> _What you will do_: Set down the data again word for word. Skip any pictures.

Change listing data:
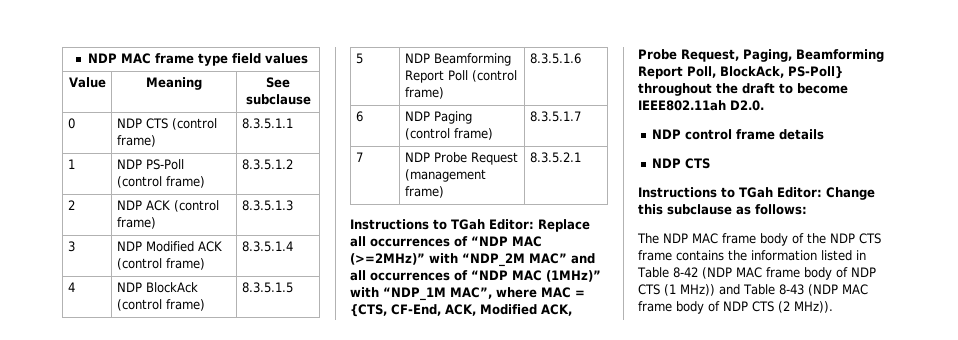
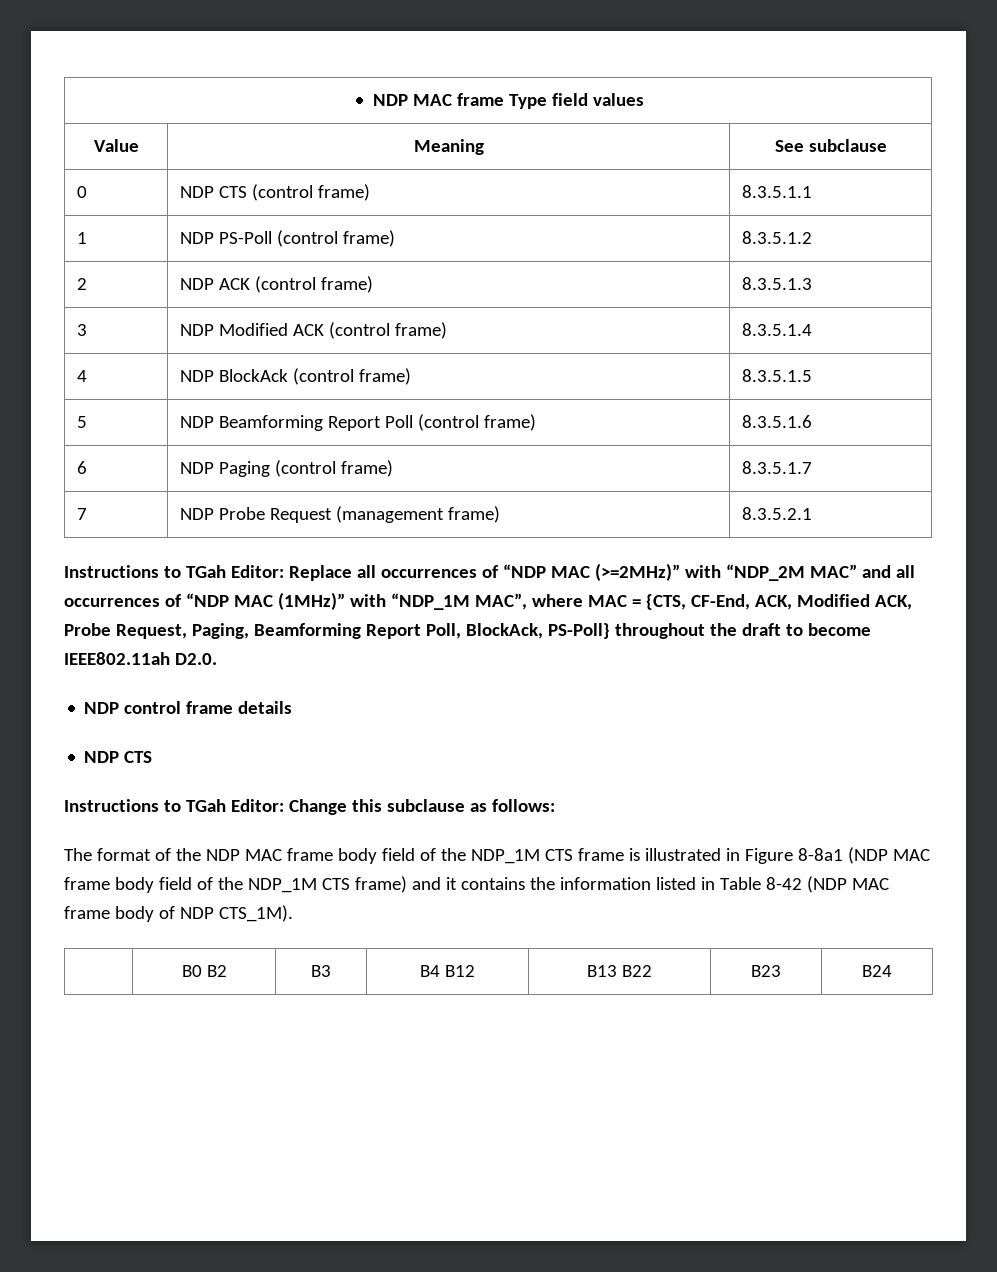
[88,53,229,66] NDP MAC frame type -> [372,93,547,109] NDP MAC frame Type
(659, 238) none -> [96,848,201,861] format of the
[792,233,855,244] of the NDP -> [381,848,540,864] field of the NDP_1M
(672, 255) none -> [628,847,930,864] [64,876,457,893] is illustrated in Figure 8-8a1 (NDP MAC frame body field of the NDP_1M CTS frame) and it
[638,284,868,296] [638,301,833,314] CTS (1 MHz)) and Table 8-43 (NDP MAC frame body of NDP CTS (2 MHz)). -> [218,905,293,922] [181,965,227,977] [311,965,331,977] [420,965,475,977] [587,965,652,977] [751,965,781,977] [862,965,892,977] CTS_1M). // | B0 B2 | B3 | B4 B12 | B13 B22 | B23 | B24

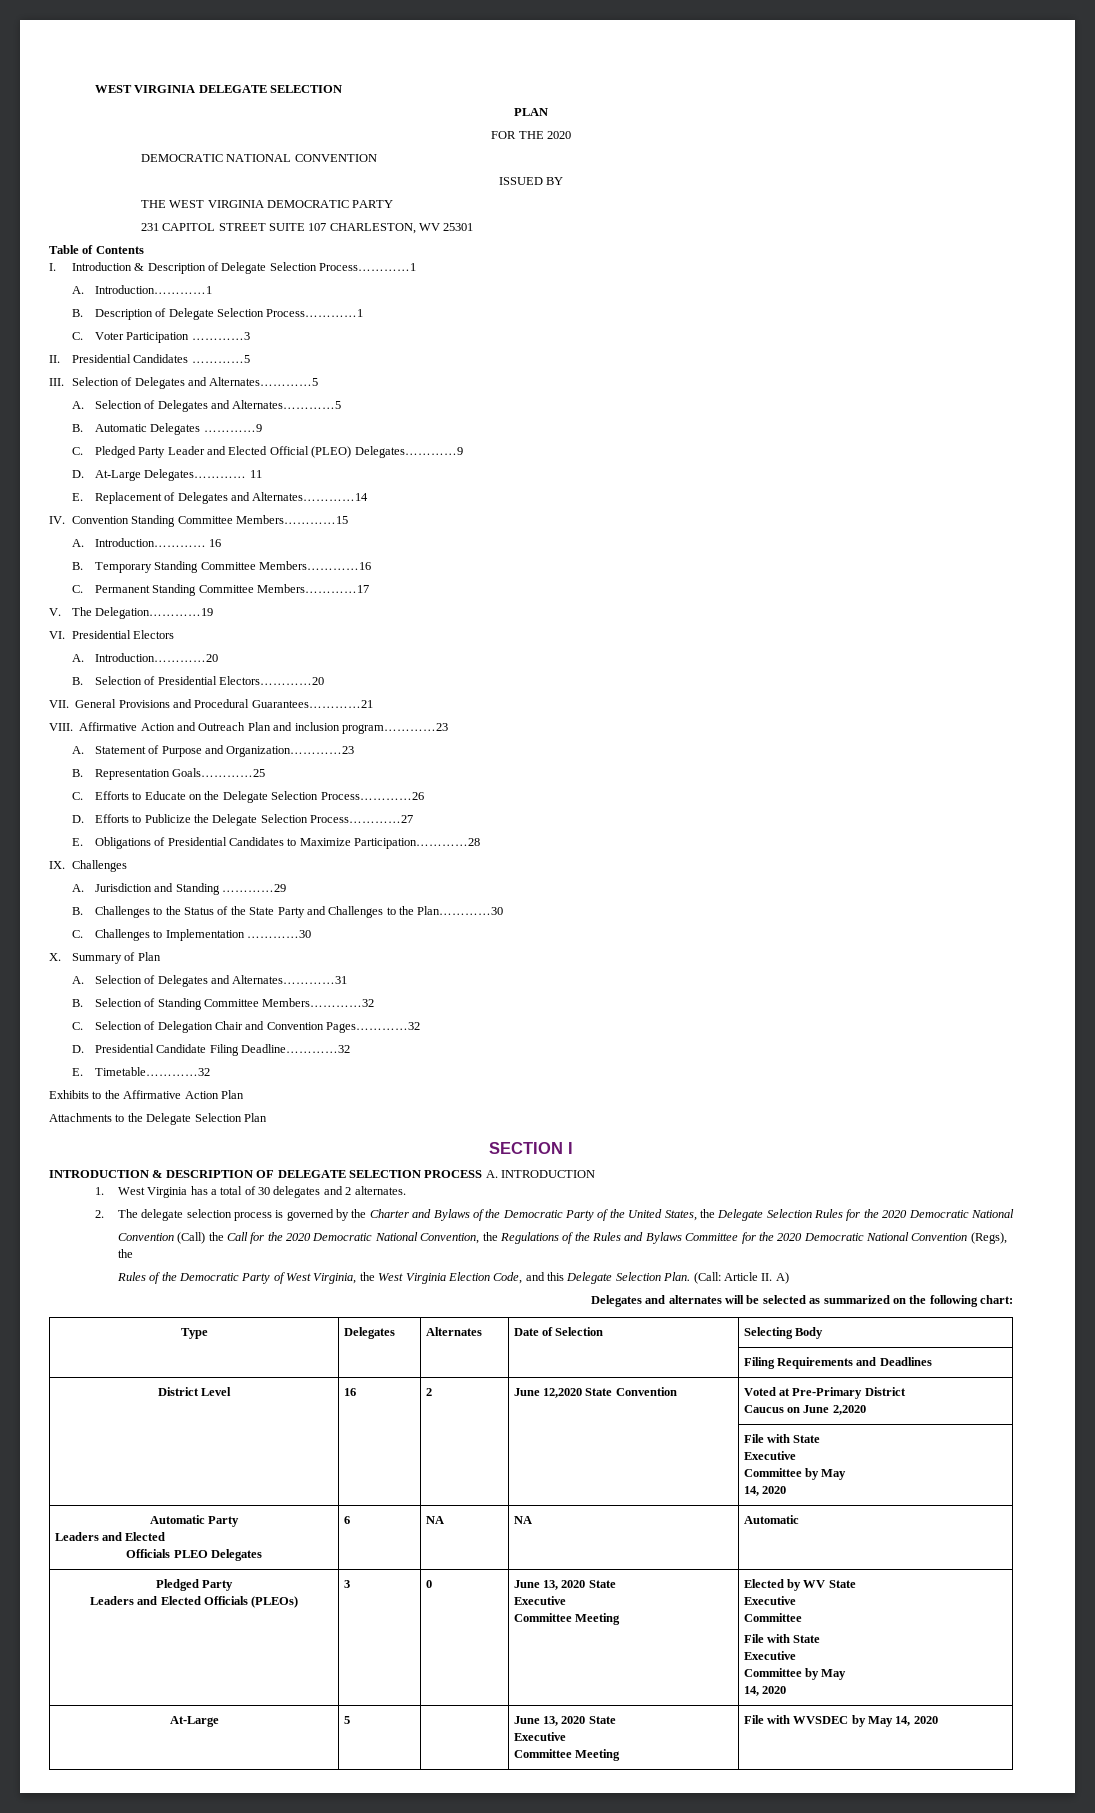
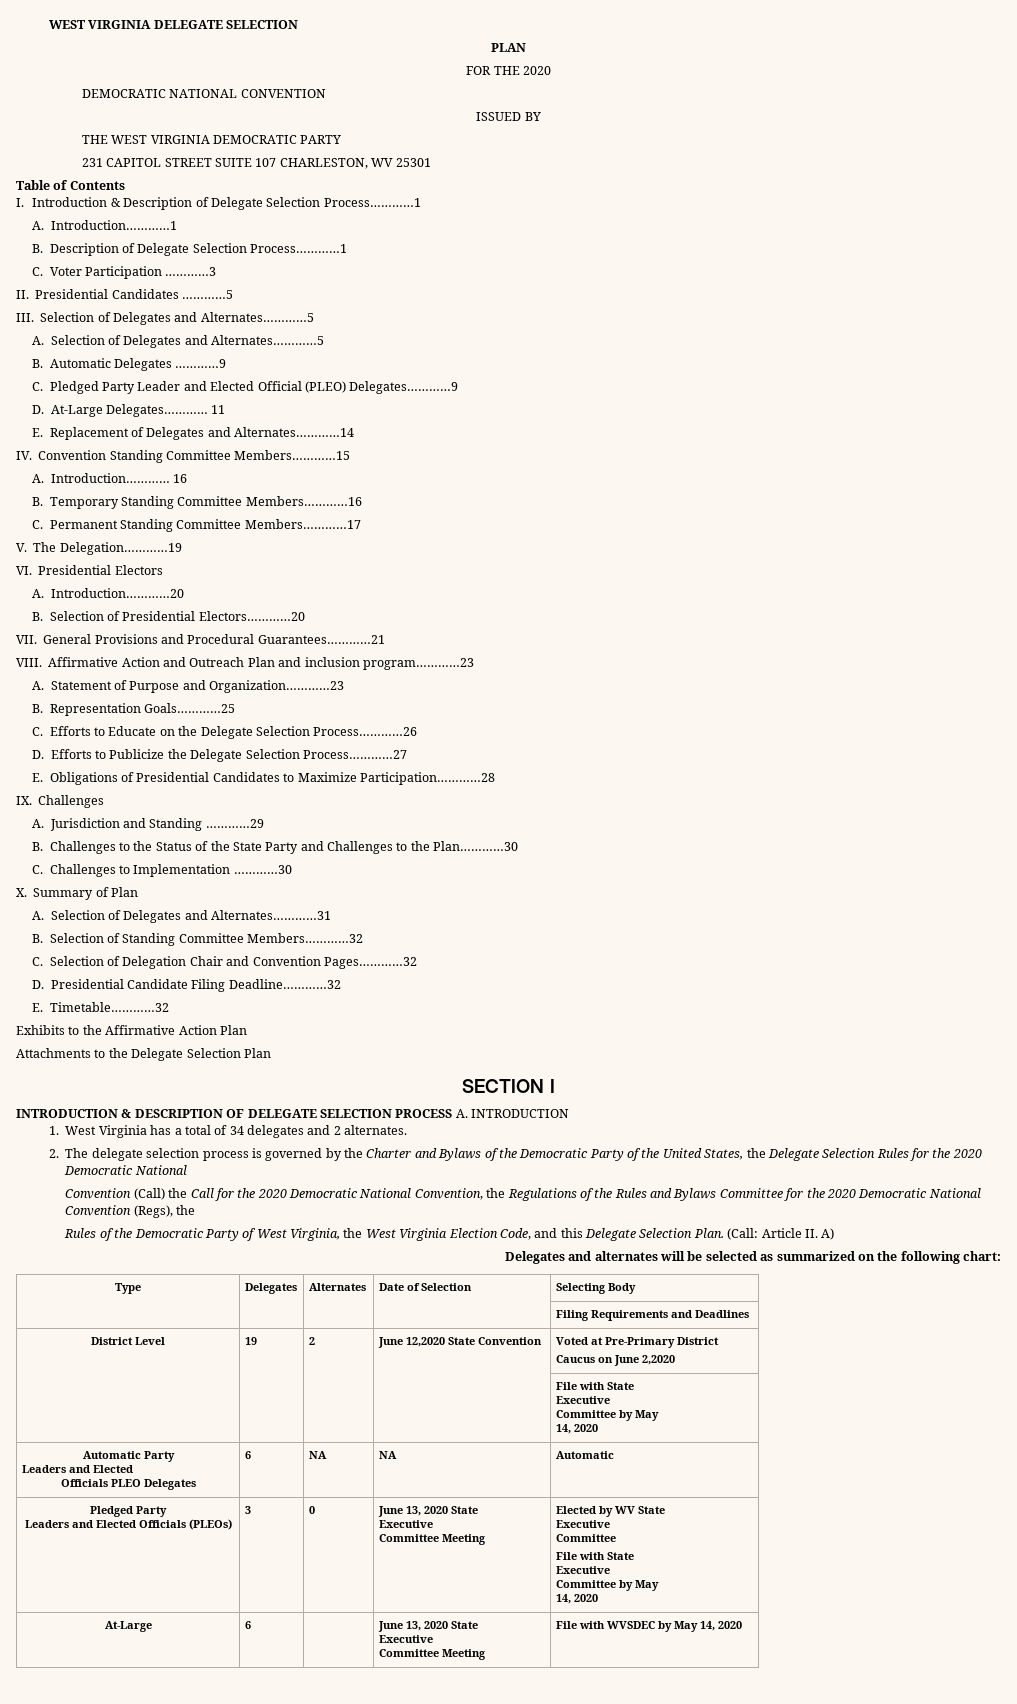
[258,1187,271,1195] 30 -> [229,1126,244,1135] 34
[343,1388,356,1396] 16 -> [244,1337,257,1345] 19
[343,1716,350,1724] 5 -> [244,1621,251,1629] 6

> _Exercise result_:
[88,53,229,66] NDP MAC frame type -> [372,93,547,109] NDP MAC frame Type
(659, 238) none -> [96,848,201,861] format of the
[792,233,855,244] of the NDP -> [381,848,540,864] field of the NDP_1M
(672, 255) none -> [628,847,930,864] [64,876,457,893] is illustrated in Figure 8-8a1 (NDP MAC frame body field of the NDP_1M CTS frame) and it
[638,284,868,296] [638,301,833,314] CTS (1 MHz)) and Table 8-43 (NDP MAC frame body of NDP CTS (2 MHz)). -> [218,905,293,922] [181,965,227,977] [311,965,331,977] [420,965,475,977] [587,965,652,977] [751,965,781,977] [862,965,892,977] CTS_1M). // | B0 B2 | B3 | B4 B12 | B13 B22 | B23 | B24

[258,1187,271,1195] 30 -> [229,1126,244,1135] 34
[343,1388,356,1396] 16 -> [244,1337,257,1345] 19
[343,1716,350,1724] 5 -> [244,1621,251,1629] 6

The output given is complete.